Over a decade later, the Syrian Revolution begins as an unarmed grassroots protest movement uniting Syrians across religious affiliation and ethnicity. Hundreds of thousands of Syrians find it in themselves to express dissent against the regime at last, astounding me and overturning any resentment I harbored about Syrians who stayed home. A road to Syria opens up for me for the first time in my life. I begin imagining an actual return to Syria, a really real, real one. I go to southern Turkey to see what I can do for Syrian refugees—years before the media starts paying attention to Syrian refugees. I get close enough to see Syria across grain fields. My life divides into time before that moment and after. I feel ready to give up my house, my job. My life, if it comes to it. The young nonviolent protesters are ready to risk everything; why shouldn’t I? I have prepared for a lifetime for this life-changing moment.
‏‏‎ ‎‏‏‎ ‎‏‏‎ ‎‏‏‎ ‎‏‏‎ ‎‏‏‎ ‎‏‏‎ ‎‏‏‎ ‎‏‏‎ ‎‏‏‎‏‏‎ ‎‏‏‎ ‎‏‏‎ ‎‏‏‎ ‎‏‏‎ ‎‏‏‎ ‎‎The Syrian Revolution starts, and my right to speak as a Syrian about Syrian conditions gets questioned by white people in the United States—by some people of color, too, but mostly by white people—who have never been to Syria but seem to know better than Syrians what it is all about. It’s about Iraq, most of them seem to think, unable or unwilling to distinguish one Arab country from another. Or it’s all about U.S. geopolitics. Just never about Syria itself, or Syrians, our bodies, our lived experiences. “But you haven’t been there in years, right?” progressive U.S. peace activists say, denying massacres in Syria. Progressive U.S. pundits dismiss Syrian exiles as regime-haters. Well of-fucking-course we are. We are right to hate a police state dictatorship. I’m sorry that the lives of Syrians exiled by a brutal regime are not authentic enough for their scrutiny, but that doesn’t make the regime any less a brutal dictatorship. Such “progressives” would rather give the regime a pass, and mock exiles who condemn the regime for being exiles who condemn the regime. Syrian exiles are not the Syrians who have suffered under bombs and been starved and sarin gassed, so who needs to hear from us? I not only understand but support prioritizing the narratives of Syrians inside Syria—but meanwhile, go ahead and publish work by any white man or woman who ever lifted a leg in Syria.
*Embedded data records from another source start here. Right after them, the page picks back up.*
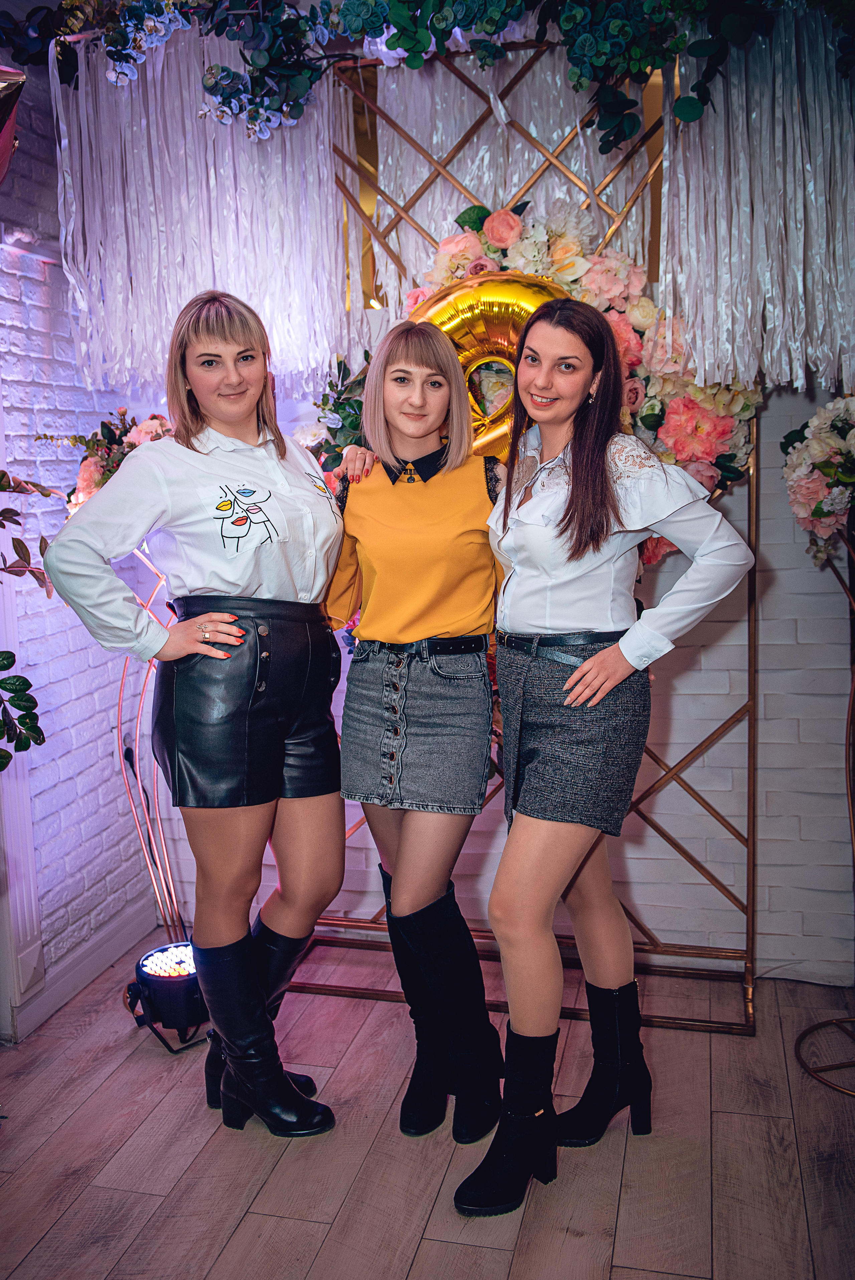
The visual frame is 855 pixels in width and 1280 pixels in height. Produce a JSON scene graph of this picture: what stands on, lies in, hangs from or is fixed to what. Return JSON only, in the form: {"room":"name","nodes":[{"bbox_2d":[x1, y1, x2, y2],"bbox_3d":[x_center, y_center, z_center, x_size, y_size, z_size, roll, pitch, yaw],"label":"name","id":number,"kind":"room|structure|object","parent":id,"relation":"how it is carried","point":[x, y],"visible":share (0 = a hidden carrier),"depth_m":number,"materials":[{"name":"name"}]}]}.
{"room":"event hall","nodes":[
{"label":"event hall","id":0,"kind":"room"},
{"bbox_2d":[0,58,160,1037],"bbox_3d":[-1.552,-0.208,1.349,0.182,3.004,4.312,1,8,14],"label":"brick wall","id":1,"kind":"structure","parent":0,"point":[90,697],"depth_m":2.85,"materials":[{"name":"brick"}]},
{"bbox_2d":[0,66,24,183],"bbox_3d":[-1.141,-1.172,2.117,0.396,0.440,0.424,1,8,14],"label":"balloon","id":2,"kind":"object","parent":1,"relation":"attached to","point":[3,144],"visible":1,"depth_m":2.20,"materials":[{"name":"red"}]},
{"bbox_2d":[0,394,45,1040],"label":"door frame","id":3,"kind":"structure","parent":1,"relation":"attached to","point":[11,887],"depth_m":2.63,"materials":[{"name":"white paint"}]},
{"bbox_2d":[0,470,53,762],"bbox_3d":[-1.081,-0.070,1.932,0.594,1.070,0.765,1,8,14],"label":"plant","id":4,"kind":"object","parent":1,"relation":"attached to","point":[43,740],"visible":1,"depth_m":2.06,"materials":[{"name":"green plant"}]},
{"bbox_2d":[4,893,161,1043],"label":"baseboard","id":5,"kind":"structure","parent":1,"relation":"attached to","point":[36,1018],"depth_m":2.92,"materials":[{"name":"white paint"}]},
{"bbox_2d":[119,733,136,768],"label":"wall socket","id":6,"kind":"object","parent":1,"relation":"attached to","point":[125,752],"visible":0.54,"depth_m":3.11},
{"bbox_2d":[0,932,854,1279],"bbox_3d":[0.009,1.389,0.698,4.493,0.101,5.534,1,8,14],"label":"floor","id":7,"kind":"structure","parent":0,"point":[614,1276],"depth_m":2.13,"materials":[{"name":"brown wood"}]},
{"bbox_2d":[114,539,186,952],"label":"flower stand","id":8,"kind":"object","parent":7,"relation":"on","point":[120,700],"visible":0.55,"depth_m":2.95,"materials":[{"name":"metal"}]},
{"bbox_2d":[63,405,172,510],"bbox_3d":[-0.844,-0.468,2.789,0.475,0.447,0.410,1,8,14],"label":"flower arrangement","id":9,"kind":"object","parent":8,"relation":"on","point":[83,482],"visible":0.34,"depth_m":2.73,"materials":[{"name":"plant"}]},
{"bbox_2d":[127,941,207,1052],"bbox_3d":[-0.700,0.979,2.680,0.269,0.199,0.266,1,8,14],"label":"spotlight","id":10,"kind":"object","parent":7,"relation":"on","point":[183,983],"visible":0.72,"depth_m":2.59,"materials":[{"name":"black"}]},
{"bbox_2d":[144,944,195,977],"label":"light","id":11,"kind":"object","parent":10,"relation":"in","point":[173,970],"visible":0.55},
{"bbox_2d":[43,291,355,1135],"bbox_3d":[-0.484,0.181,2.214,0.549,1.847,0.708,1,8,14],"label":"woman","id":12,"kind":"object","parent":7,"relation":"on","point":[195,645],"visible":0.98,"depth_m":2.09},
{"bbox_2d":[320,318,506,1163],"bbox_3d":[-0.014,0.186,2.303,0.486,1.799,0.660,1,8,14],"label":"woman","id":13,"kind":"object","parent":7,"relation":"on","point":[439,609],"visible":0.95,"depth_m":2.14},
{"bbox_2d":[292,32,760,1025],"bbox_3d":[0.240,-0.317,2.835,1.427,2.670,0.354,1,8,14],"label":"metal frame","id":14,"kind":"object","parent":7,"relation":"on","point":[748,767],"visible":0.52,"depth_m":2.78,"materials":[{"name":"gold metal"}]},
{"bbox_2d":[49,19,343,400],"bbox_3d":[-0.642,-1.222,2.709,0.809,1.070,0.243,1,8,14],"label":"tinsel curtain","id":15,"kind":"object","parent":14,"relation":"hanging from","point":[163,324],"visible":0.69,"depth_m":2.70,"materials":[{"name":"fabric"}]},
{"bbox_2d":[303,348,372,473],"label":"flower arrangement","id":16,"kind":"object","parent":14,"relation":"attached to","point":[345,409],"visible":0.34,"depth_m":2.83,"materials":[{"name":"green plant"}]},
{"bbox_2d":[39,0,854,137],"bbox_3d":[0.183,-1.575,2.303,2.657,0.640,0.571,1,8,14],"label":"garland","id":17,"kind":"object","parent":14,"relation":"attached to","point":[399,46],"visible":0.93,"depth_m":2.38,"materials":[{"name":"green plant"}]},
{"bbox_2d":[409,272,572,463],"bbox_3d":[0.197,-0.633,2.659,0.629,0.785,0.137,1,8,14],"label":"balloon","id":18,"kind":"object","parent":14,"relation":"attached to","point":[494,304],"visible":0.38,"depth_m":2.62,"materials":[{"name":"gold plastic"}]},
{"bbox_2d":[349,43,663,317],"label":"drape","id":19,"kind":"object","parent":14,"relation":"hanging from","point":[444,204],"visible":0.46,"depth_m":2.76,"materials":[{"name":"fabric"}]},
{"bbox_2d":[396,191,756,556],"bbox_3d":[0.318,-0.658,2.599,1.186,1.097,0.318,1,8,14],"label":"flower arrangement","id":20,"kind":"object","parent":14,"relation":"attached to","point":[743,407],"visible":0.39,"depth_m":2.53,"materials":[{"name":"plant"}]},
{"bbox_2d":[658,1,854,393],"bbox_3d":[0.964,-1.143,2.347,0.812,1.069,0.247,1,8,14],"label":"tinsel curtain","id":21,"kind":"object","parent":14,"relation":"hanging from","point":[788,294],"visible":0.87,"depth_m":2.38,"materials":[{"name":"fabric"}]},
{"bbox_2d":[457,295,753,1214],"bbox_3d":[0.362,0.218,2.073,0.508,1.783,0.655,1,8,14],"label":"woman","id":22,"kind":"object","parent":7,"relation":"on","point":[589,665],"visible":0.98,"depth_m":1.98},
{"bbox_2d":[796,510,854,1099],"bbox_3d":[1.135,0.370,2.405,0.447,1.442,0.448,1,8,14],"label":"flower stand","id":23,"kind":"object","parent":7,"relation":"on","point":[850,815],"visible":0.94,"depth_m":2.45,"materials":[{"name":"metal"}]},
{"bbox_2d":[780,391,854,560],"bbox_3d":[1.086,-0.401,2.356,0.437,0.460,0.409,1,8,14],"label":"flower arrangement","id":24,"kind":"object","parent":23,"relation":"on","point":[823,434],"visible":0.99,"depth_m":2.32,"materials":[{"name":"white plant"}]},
{"bbox_2d":[95,32,854,990],"bbox_3d":[0.779,-0.505,2.863,3.762,3.061,0.173,1,8,14],"label":"back wall","id":25,"kind":"structure","parent":0,"point":[676,705],"depth_m":2.87,"materials":[{"name":"white brick"}]}
]}

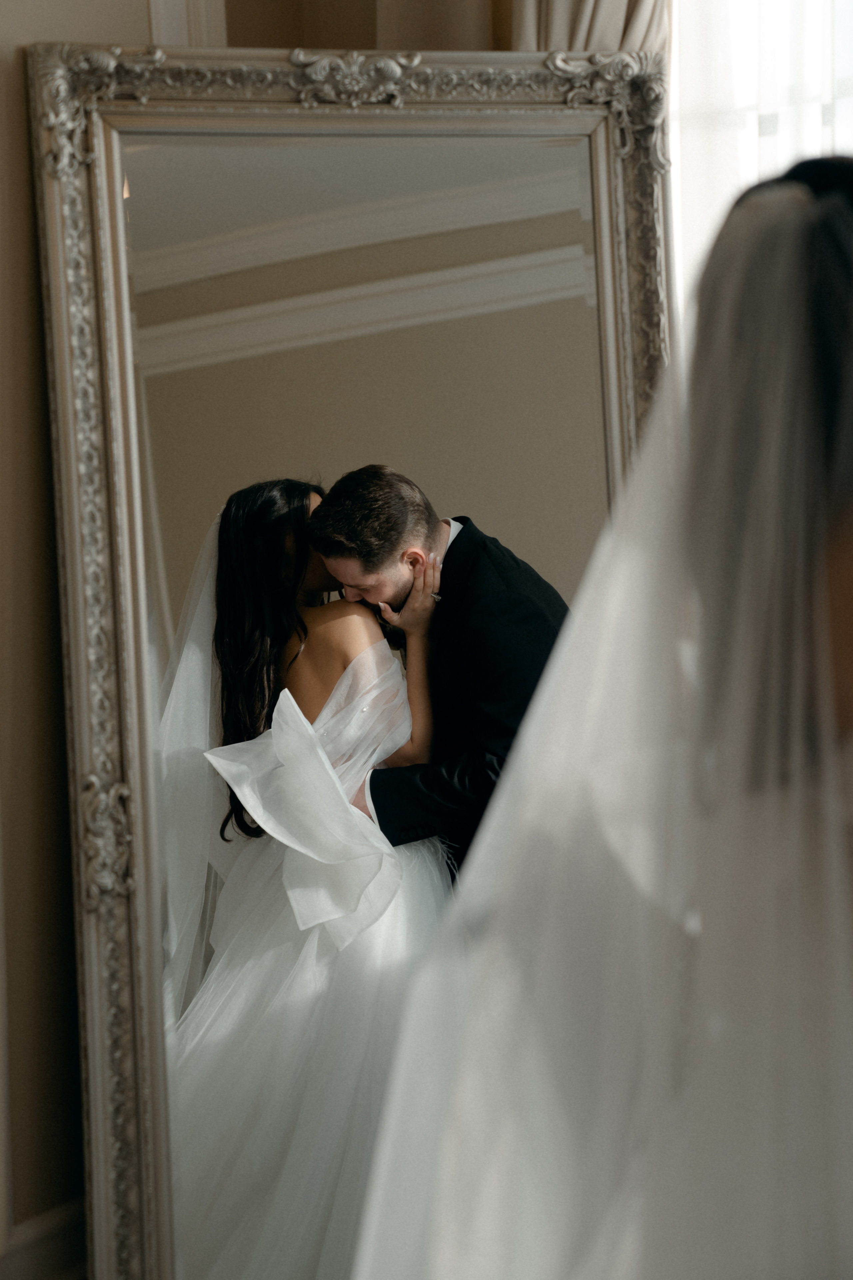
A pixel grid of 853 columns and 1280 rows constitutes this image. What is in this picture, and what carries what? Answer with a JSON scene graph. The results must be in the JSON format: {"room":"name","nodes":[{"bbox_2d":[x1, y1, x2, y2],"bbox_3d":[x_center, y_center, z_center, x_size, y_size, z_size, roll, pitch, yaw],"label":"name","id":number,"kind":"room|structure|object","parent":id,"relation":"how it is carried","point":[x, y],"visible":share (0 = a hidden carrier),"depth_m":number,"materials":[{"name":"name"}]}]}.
{"room":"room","nodes":[
{"label":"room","id":0,"kind":"room"},
{"bbox_2d":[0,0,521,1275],"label":"wall","id":1,"kind":"structure","parent":0,"point":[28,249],"depth_m":3.56,"materials":[{"name":"beige paint"}]},
{"bbox_2d":[0,1196,87,1279],"bbox_3d":[-0.719,0.923,3.127,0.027,0.167,2.157,0,3,26],"label":"baseboard","id":2,"kind":"structure","parent":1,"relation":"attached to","point":[55,1241],"depth_m":3.54,"materials":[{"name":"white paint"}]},
{"bbox_2d":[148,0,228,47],"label":"wall molding","id":3,"kind":"structure","parent":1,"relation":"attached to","point":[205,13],"depth_m":3.80,"materials":[{"name":"white paint"}]},
{"bbox_2d":[510,0,670,53],"bbox_3d":[0.323,-0.804,3.793,0.537,2.719,0.145,0,3,26],"label":"curtain","id":4,"kind":"object","parent":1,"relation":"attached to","point":[613,21],"visible":0.08,"depth_m":3.82,"materials":[{"name":"fabric"}]},
{"bbox_2d":[670,0,852,318],"bbox_3d":[0.698,-0.744,3.651,0.829,2.148,0.154,0,3,26],"label":"window","id":5,"kind":"structure","parent":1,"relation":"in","point":[752,26],"depth_m":3.74,"materials":[{"name":"white"}]},
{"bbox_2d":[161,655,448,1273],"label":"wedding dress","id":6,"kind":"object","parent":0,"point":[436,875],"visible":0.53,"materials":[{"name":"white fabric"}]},
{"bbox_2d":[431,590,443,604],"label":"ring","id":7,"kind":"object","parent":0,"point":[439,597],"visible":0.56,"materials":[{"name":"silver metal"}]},
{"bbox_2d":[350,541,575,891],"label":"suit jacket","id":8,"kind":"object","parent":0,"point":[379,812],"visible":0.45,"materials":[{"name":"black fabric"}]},
{"label":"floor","id":9,"kind":"structure","parent":0,"visible":0},
{"bbox_2d":[20,38,692,1279],"bbox_3d":[-0.038,0.172,3.485,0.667,2.013,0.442,0,3,26],"label":"mirror","id":10,"kind":"object","parent":9,"relation":"on","point":[526,118],"visible":0.69,"depth_m":3.47,"materials":[{"name":"mirror"}]},
{"bbox_2d":[342,159,852,1279],"bbox_3d":[0.267,0.367,1.608,0.526,1.324,0.679,0,3,26],"label":"woman","id":11,"kind":"object","parent":9,"relation":"on","point":[829,199],"visible":0.99,"depth_m":1.40}
]}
‏‏‎ ‎‏‏‎ ‎‏‏‎ ‎‏‏‎ ‎‏‏‎ ‎‏‏‎ ‎‏‏‎ ‎‏‏‎ ‎‏‏‎ ‎‏‏‎‏‏‎ ‎‏‏‎ ‎‏‏‎ ‎‏‏‎ ‎‏‏‎ ‎‏‏‎ ‎‎The Syrian Revolution starts, and I begin attending conferences of Syrian opposition—mostly suits trying to make politics out of the enormous risks taken by the protestors on the ground. Then I meet some of these protesters who escaped on foot from Syria, and I want to do anything that will help them be heard over the “Syrian opposition” politicos. Some of them immediately recognize and respect the solidarity and bitterness of a Syrian sister-dissident. Still, others ask, “How long since you’ve been to Syria?” I am tongue-tied. I cannot go to Syria. All my life I have been living in Syria nonetheless.